Kusma deyince, bazı diyet tarifelerinde bu hala bu kusma yöntemi kullanıldığını biliyoruz. Bu günde insanlar daha çok yemek için kusuyorlar.
Hayat dengedir, zehir ve ilaç arasındaki temel farklardan biri dozudur. Abartmadan, kararınca yemek yiyin ve yoksula da yedirin... Eğer tadını bilirsek, yemeği paylaşmak, yemek yemekten daha lezzetlidir.

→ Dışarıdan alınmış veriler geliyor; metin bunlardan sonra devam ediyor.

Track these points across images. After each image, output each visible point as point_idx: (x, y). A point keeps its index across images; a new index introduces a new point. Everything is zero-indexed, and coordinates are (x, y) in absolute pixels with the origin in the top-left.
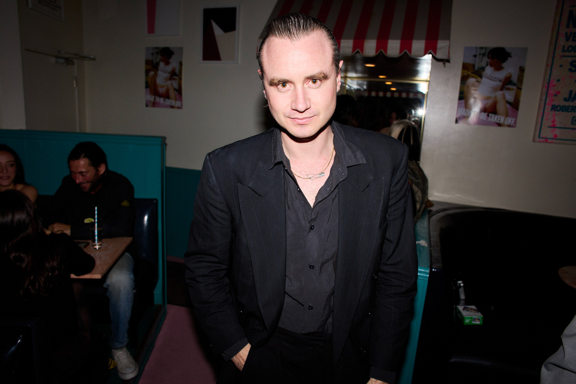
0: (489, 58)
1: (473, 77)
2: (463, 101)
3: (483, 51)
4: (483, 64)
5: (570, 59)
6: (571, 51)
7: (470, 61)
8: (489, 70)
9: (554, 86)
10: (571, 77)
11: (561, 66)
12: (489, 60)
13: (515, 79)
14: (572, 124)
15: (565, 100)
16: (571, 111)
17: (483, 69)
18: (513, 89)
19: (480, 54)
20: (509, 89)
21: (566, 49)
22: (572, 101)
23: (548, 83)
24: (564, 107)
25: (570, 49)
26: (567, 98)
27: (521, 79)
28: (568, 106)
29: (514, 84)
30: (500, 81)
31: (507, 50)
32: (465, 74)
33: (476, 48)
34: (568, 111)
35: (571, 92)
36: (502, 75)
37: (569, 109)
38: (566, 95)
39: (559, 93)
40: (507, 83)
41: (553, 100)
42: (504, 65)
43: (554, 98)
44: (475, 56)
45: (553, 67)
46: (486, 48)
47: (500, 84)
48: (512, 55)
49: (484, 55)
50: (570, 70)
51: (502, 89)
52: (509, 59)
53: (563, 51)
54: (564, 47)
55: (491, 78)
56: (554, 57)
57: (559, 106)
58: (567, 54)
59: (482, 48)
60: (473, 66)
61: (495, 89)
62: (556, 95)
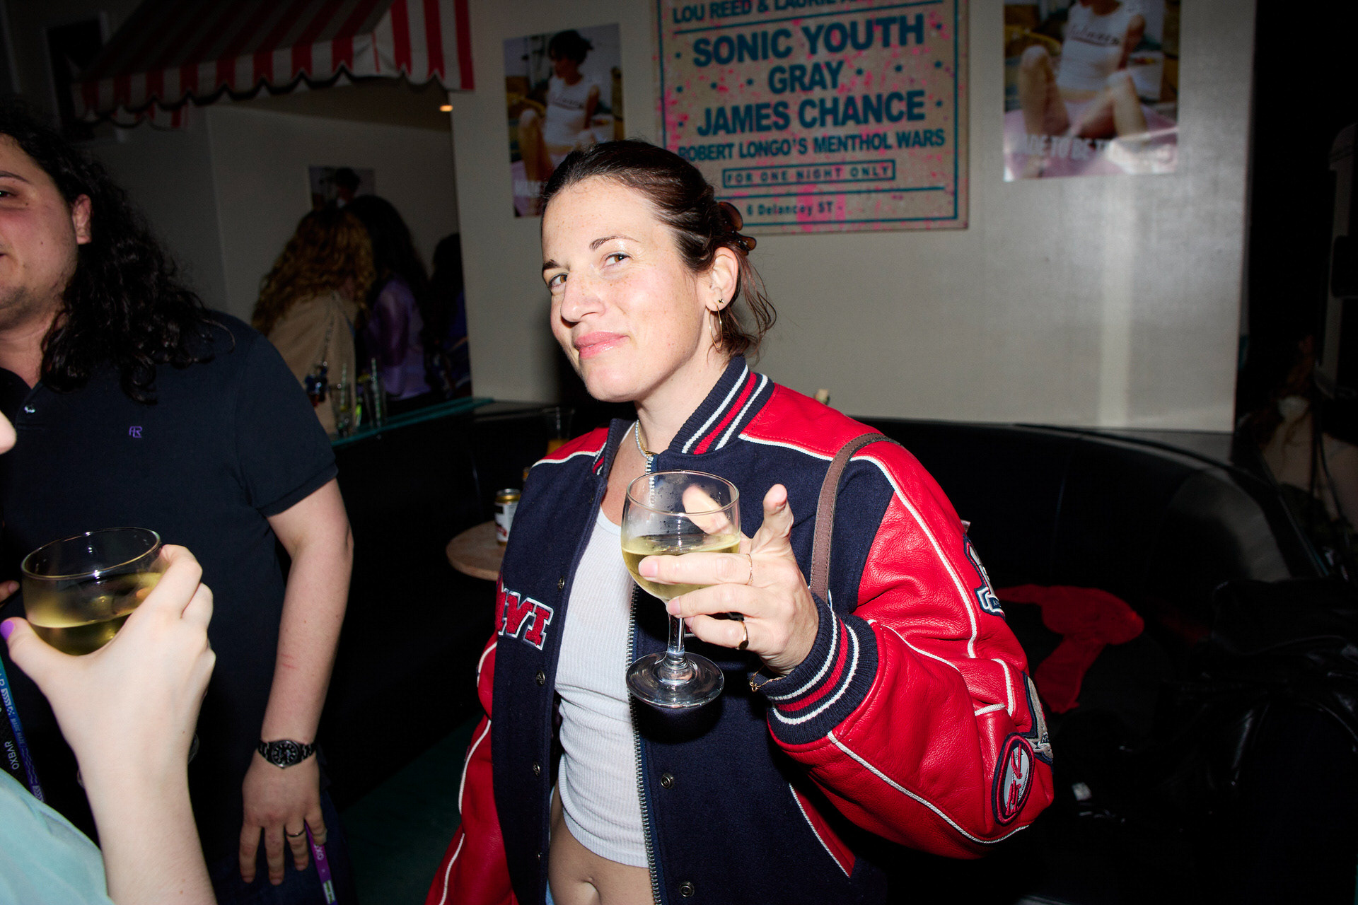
0: (552, 58)
1: (529, 106)
2: (520, 164)
3: (538, 45)
4: (544, 73)
5: (692, 38)
6: (688, 20)
7: (519, 70)
8: (557, 86)
9: (674, 103)
10: (701, 78)
11: (678, 56)
12: (553, 64)
13: (606, 99)
14: (725, 187)
15: (702, 132)
16: (717, 158)
17: (544, 86)
18: (608, 123)
19: (535, 52)
20: (599, 123)
21: (679, 16)
22: (715, 133)
23: (662, 99)
24: (702, 150)
25: (688, 14)
26: (704, 128)
27: (617, 99)
28: (711, 146)
29: (608, 111)
30: (581, 107)
31: (584, 35)
32: (515, 101)
33: (525, 39)
34: (711, 159)
35: (708, 112)
36: (581, 93)
37: (713, 152)
38: (701, 123)
39: (686, 118)
40: (594, 108)
41: (678, 137)
42: (583, 69)
43: (679, 130)
44: (526, 58)
45: (665, 60)
46: (543, 37)
47: (580, 114)
48: (594, 44)
49: (540, 53)
50: (697, 63)
51: (587, 126)
52: (590, 54)
53: (677, 21)
54: (675, 11)
55: (564, 105)
56: (661, 37)
57: (692, 148)
58: (684, 26)
59: (535, 38)
60: (526, 80)
61: (575, 128)
62: (681, 124)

Sağlığınızı bozan sağlıksız yayınlar takip ederek hayatınızı kâbusa çevirmeyin. İşin uzmanından alın bilgileri. Medyanın ve özelliklede sosyal medyanın bize pompaladığı yanlış ve manipülatif bilgilere karşı uyanık olun. İnternetten aldığınız bilginin kaynağına bakmanız gerekiyor ve o bilgileri sorgulamanız, gerekiyor, her malumata temkinle yaklaşmak gerekiyor. İletişim çağındayız ve müthiş bir bilgi akışı var, lakin yanlış bilgilerde var, kirli bilgilerde de. İnternetten gelen bilgileri süzmek ve bir filtrasyona sokmak gerekiyor… Evet, internetten bilgi alın ama kendi bilinç süzgecimizden geçirip o bilgiyi kendi anlam değer dünyamıza ondan sonra katın.

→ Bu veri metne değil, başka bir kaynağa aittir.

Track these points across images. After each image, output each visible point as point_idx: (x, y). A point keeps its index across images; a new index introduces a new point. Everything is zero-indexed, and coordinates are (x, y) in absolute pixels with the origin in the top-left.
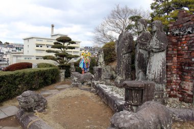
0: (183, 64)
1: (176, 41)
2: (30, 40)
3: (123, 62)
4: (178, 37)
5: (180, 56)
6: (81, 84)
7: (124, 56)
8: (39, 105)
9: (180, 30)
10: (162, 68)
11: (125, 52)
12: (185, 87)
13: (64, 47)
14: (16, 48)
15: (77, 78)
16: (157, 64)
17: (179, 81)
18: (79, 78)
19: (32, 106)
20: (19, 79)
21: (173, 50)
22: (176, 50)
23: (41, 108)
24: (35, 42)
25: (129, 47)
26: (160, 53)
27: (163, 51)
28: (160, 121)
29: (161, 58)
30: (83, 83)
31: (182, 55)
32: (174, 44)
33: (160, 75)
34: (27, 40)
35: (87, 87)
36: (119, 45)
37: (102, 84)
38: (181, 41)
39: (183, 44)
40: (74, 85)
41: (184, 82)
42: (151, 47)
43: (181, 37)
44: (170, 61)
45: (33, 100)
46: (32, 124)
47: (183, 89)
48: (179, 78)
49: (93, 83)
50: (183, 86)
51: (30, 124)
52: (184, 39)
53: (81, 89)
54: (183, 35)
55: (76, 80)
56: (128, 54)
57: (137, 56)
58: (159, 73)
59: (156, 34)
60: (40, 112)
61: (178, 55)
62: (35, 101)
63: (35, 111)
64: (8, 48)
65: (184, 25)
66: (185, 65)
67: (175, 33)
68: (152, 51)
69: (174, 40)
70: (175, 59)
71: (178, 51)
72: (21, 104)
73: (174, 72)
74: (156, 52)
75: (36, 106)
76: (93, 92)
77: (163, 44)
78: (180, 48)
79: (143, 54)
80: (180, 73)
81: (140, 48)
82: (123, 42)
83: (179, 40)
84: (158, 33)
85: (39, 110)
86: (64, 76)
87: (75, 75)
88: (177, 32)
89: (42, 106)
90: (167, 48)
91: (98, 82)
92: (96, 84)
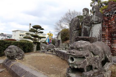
0: (112, 33)
1: (107, 19)
2: (16, 32)
3: (74, 35)
4: (108, 17)
5: (110, 29)
6: (46, 51)
7: (74, 32)
8: (19, 55)
9: (110, 13)
10: (100, 34)
11: (75, 29)
12: (114, 47)
13: (36, 31)
14: (8, 37)
15: (44, 47)
16: (96, 31)
17: (110, 44)
18: (45, 47)
19: (14, 55)
20: (7, 44)
21: (105, 25)
22: (107, 25)
23: (20, 57)
24: (19, 33)
25: (77, 27)
26: (98, 24)
27: (100, 23)
28: (104, 51)
29: (99, 27)
30: (48, 51)
31: (111, 27)
32: (106, 21)
33: (99, 38)
34: (14, 32)
35: (50, 53)
36: (71, 25)
37: (60, 49)
38: (110, 19)
39: (112, 21)
40: (42, 51)
41: (114, 44)
42: (93, 21)
43: (110, 17)
44: (104, 32)
45: (15, 51)
46: (13, 65)
47: (113, 49)
48: (110, 42)
49: (55, 49)
50: (113, 47)
51: (11, 65)
52: (112, 18)
53: (47, 54)
54: (112, 15)
55: (43, 49)
56: (77, 31)
57: (83, 30)
58: (98, 36)
59: (95, 13)
60: (19, 59)
61: (109, 28)
62: (16, 52)
63: (16, 59)
64: (3, 37)
65: (112, 9)
66: (113, 34)
67: (107, 15)
68: (93, 23)
69: (106, 19)
70: (107, 30)
71: (108, 26)
72: (7, 53)
73: (106, 39)
74: (95, 24)
75: (17, 55)
76: (54, 55)
77: (100, 18)
78: (110, 23)
79: (86, 29)
80: (110, 39)
81: (85, 25)
82: (74, 24)
83: (109, 19)
84: (96, 12)
85: (19, 58)
86: (36, 49)
87: (43, 45)
88: (108, 14)
89: (21, 56)
90: (102, 21)
91: (58, 48)
92: (56, 50)
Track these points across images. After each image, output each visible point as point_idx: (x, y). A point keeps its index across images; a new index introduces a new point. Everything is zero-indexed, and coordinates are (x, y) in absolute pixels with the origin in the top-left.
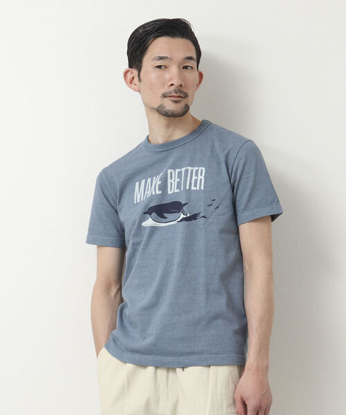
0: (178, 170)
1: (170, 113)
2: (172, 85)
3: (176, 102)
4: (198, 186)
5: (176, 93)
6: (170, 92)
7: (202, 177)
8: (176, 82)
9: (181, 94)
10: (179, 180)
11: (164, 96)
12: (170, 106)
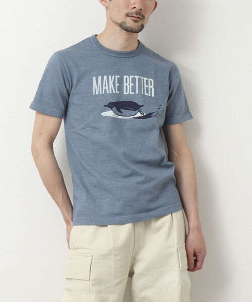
0: (131, 77)
1: (129, 29)
2: (134, 8)
3: (135, 21)
4: (149, 93)
5: (137, 15)
6: (132, 13)
7: (152, 87)
8: (138, 6)
9: (140, 16)
10: (133, 84)
11: (127, 15)
12: (130, 23)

İslami yaşam dengeli bir yaşamdır. Ayette “Ey Âdemoğulları! Her namaz kılacağınızda güzelce giyinin, yiyin için fakat israf etmeyin. Çünkü Allah israf edenleri sevmez” (Araf 31) denilmektedir. Rol modelimiz peygamberimiz “Karnınız iyice acıkmadan yemeğe oturmayınız. Tam doymadan da kalınız” buyuruyor. Yine âlemlerin efendisi Peygamberimiz;” İnsana belini doğrultacak birkaç lokma yeter. Bunu yapamıyorsa midesinin üçte birini yemeğe, üçte birini suya, üçte birini de havaya ayırsın” buyuruyor.